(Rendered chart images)
------------------------------
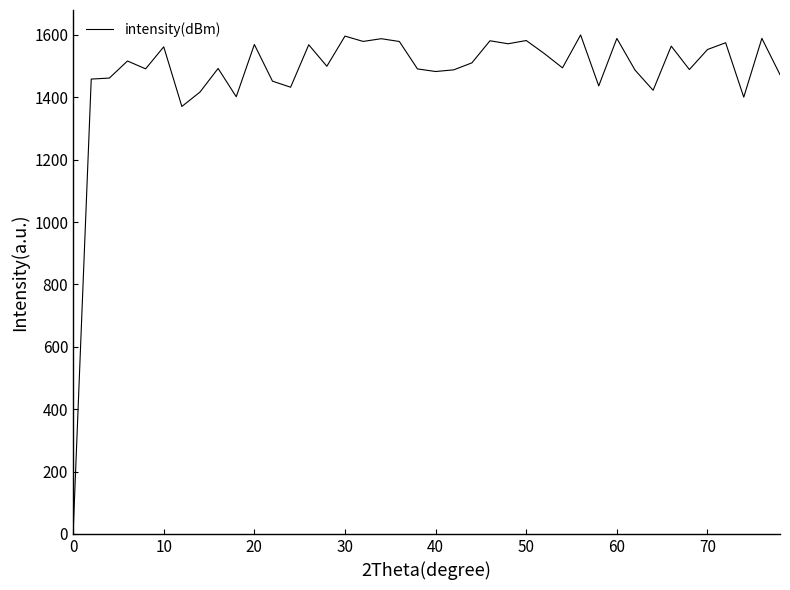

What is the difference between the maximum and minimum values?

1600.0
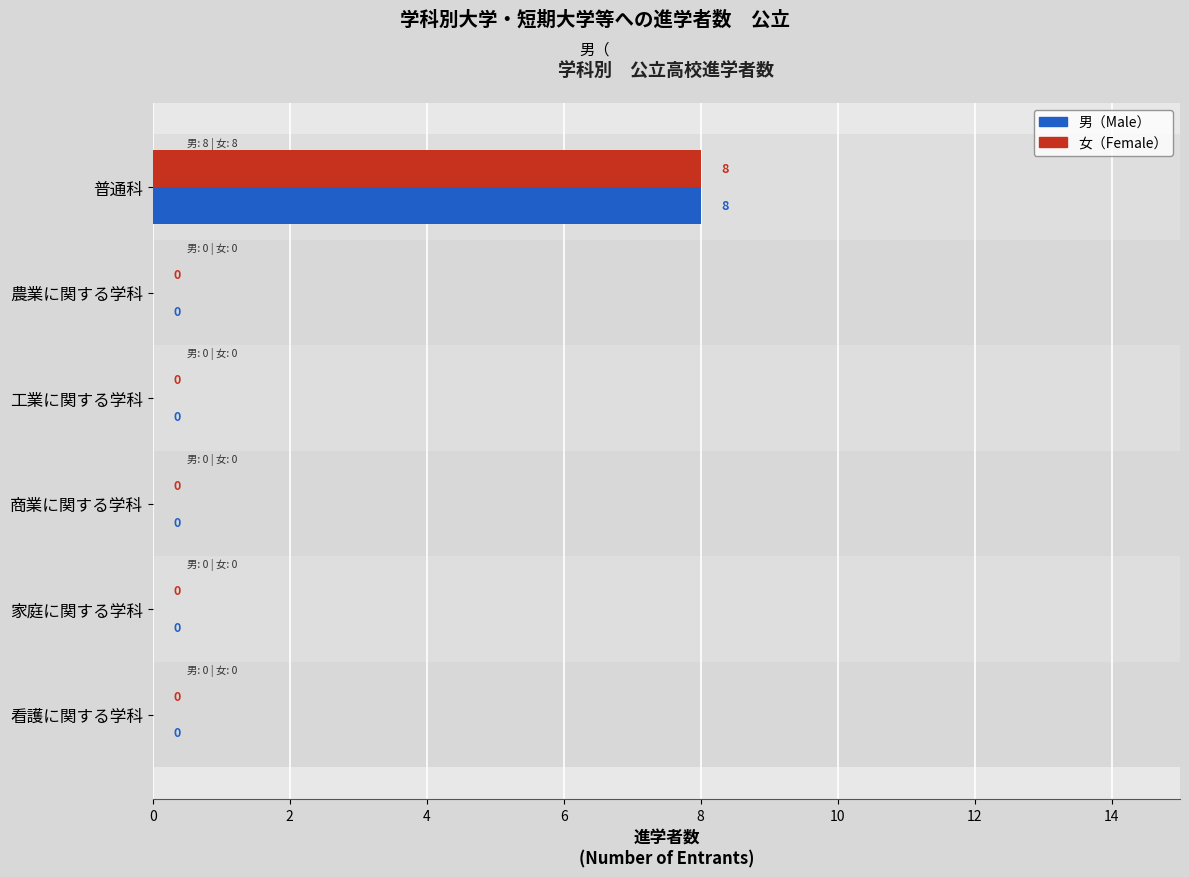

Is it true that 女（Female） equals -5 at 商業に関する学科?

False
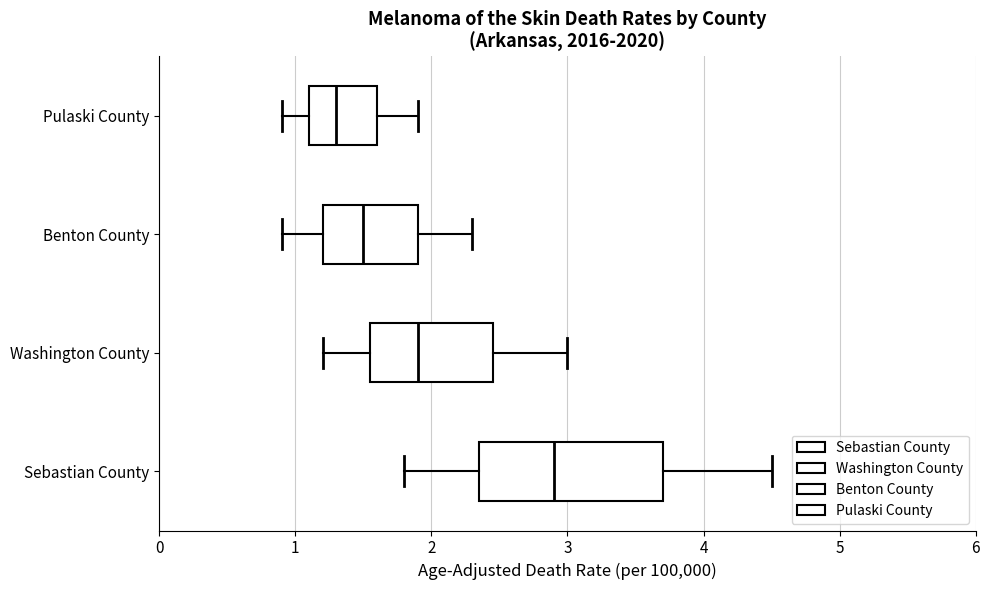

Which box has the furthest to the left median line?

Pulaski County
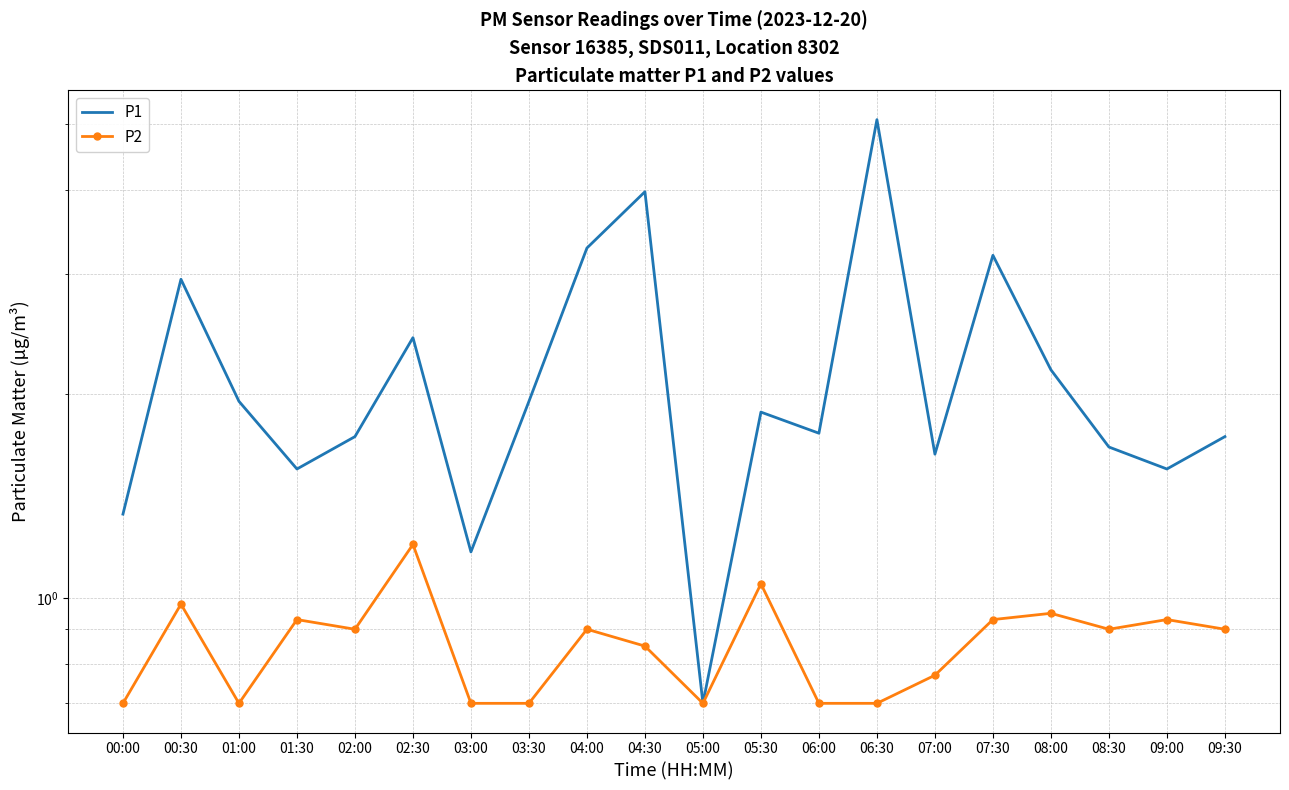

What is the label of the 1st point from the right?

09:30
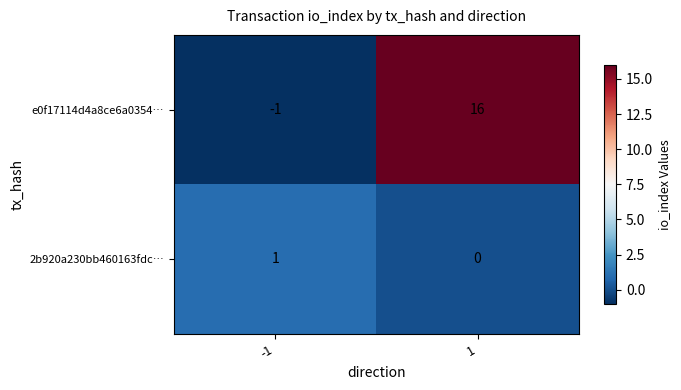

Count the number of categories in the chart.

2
------------------------------
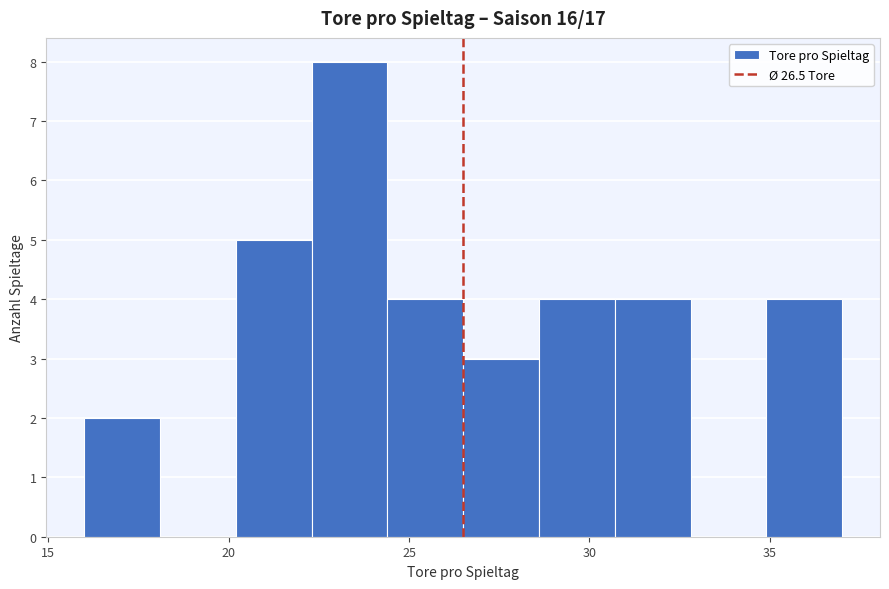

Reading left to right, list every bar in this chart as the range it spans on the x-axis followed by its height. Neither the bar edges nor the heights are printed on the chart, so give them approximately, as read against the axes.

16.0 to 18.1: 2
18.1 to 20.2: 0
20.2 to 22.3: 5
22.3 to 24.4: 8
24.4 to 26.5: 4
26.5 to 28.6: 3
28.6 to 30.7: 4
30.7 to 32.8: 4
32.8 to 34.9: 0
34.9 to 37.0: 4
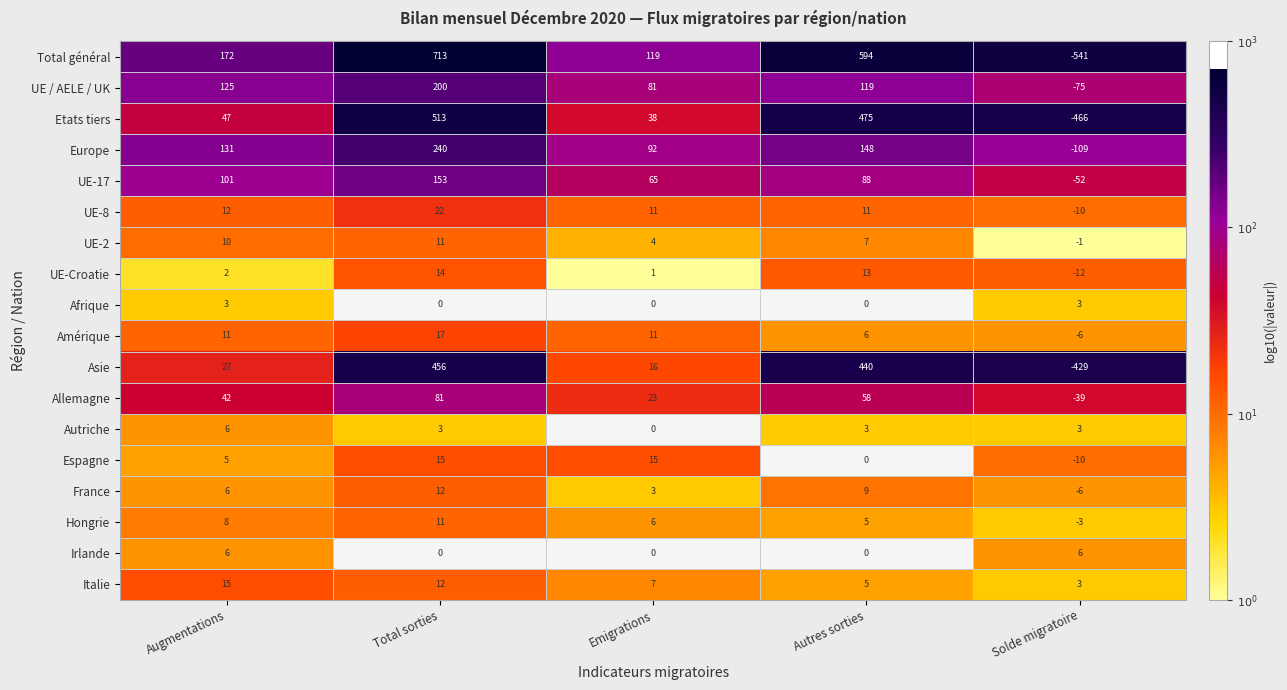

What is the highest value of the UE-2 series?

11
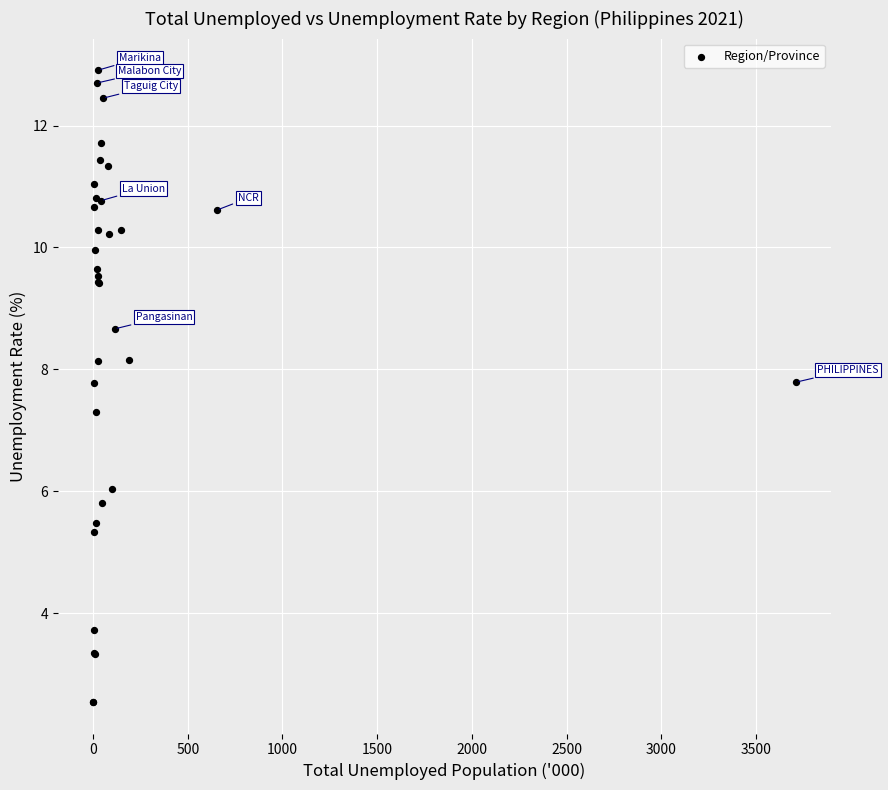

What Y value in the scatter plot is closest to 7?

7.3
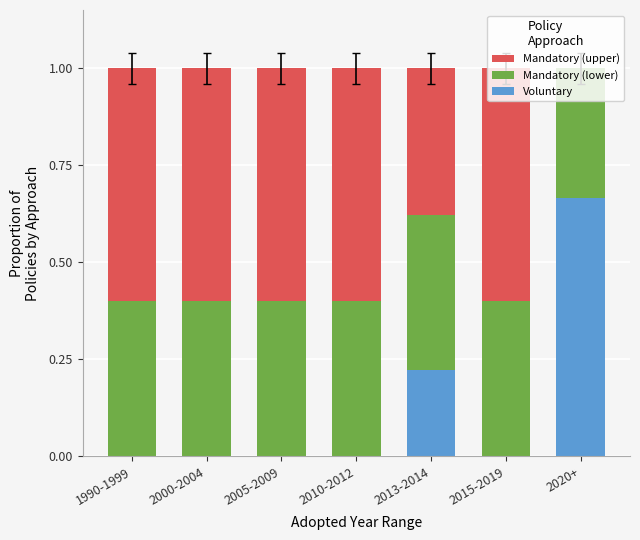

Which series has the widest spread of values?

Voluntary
------------------------------
● PROBLEM REQUIREMENTS: Reproduce the listing verbatim, everything from the line containing "What is the difference" down to the line containing "Count the number of categories in the chart.", with both of those lines included. Omit the pictures from your reproduction.

● REPLY TO THE EXERCISE:
What is the difference between the maximum and minimum values?

1600.0

Is it true that 女（Female） equals -5 at 商業に関する学科?

False

Which box has the furthest to the left median line?

Pulaski County

What is the label of the 1st point from the right?

09:30

Count the number of categories in the chart.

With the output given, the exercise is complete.